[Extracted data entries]
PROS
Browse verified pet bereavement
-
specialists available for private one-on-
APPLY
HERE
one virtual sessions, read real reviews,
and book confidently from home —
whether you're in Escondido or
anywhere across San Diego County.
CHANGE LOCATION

= Directive =
Write out each line of the data above verbatim, keeping the original order and line breaks.

= Finished exercise =
PROS
Browse verified pet bereavement
-
specialists available for private one-on-
APPLY
HERE
one virtual sessions, read real reviews,
and book confidently from home —
whether you're in Escondido or
anywhere across San Diego County.
CHANGE LOCATION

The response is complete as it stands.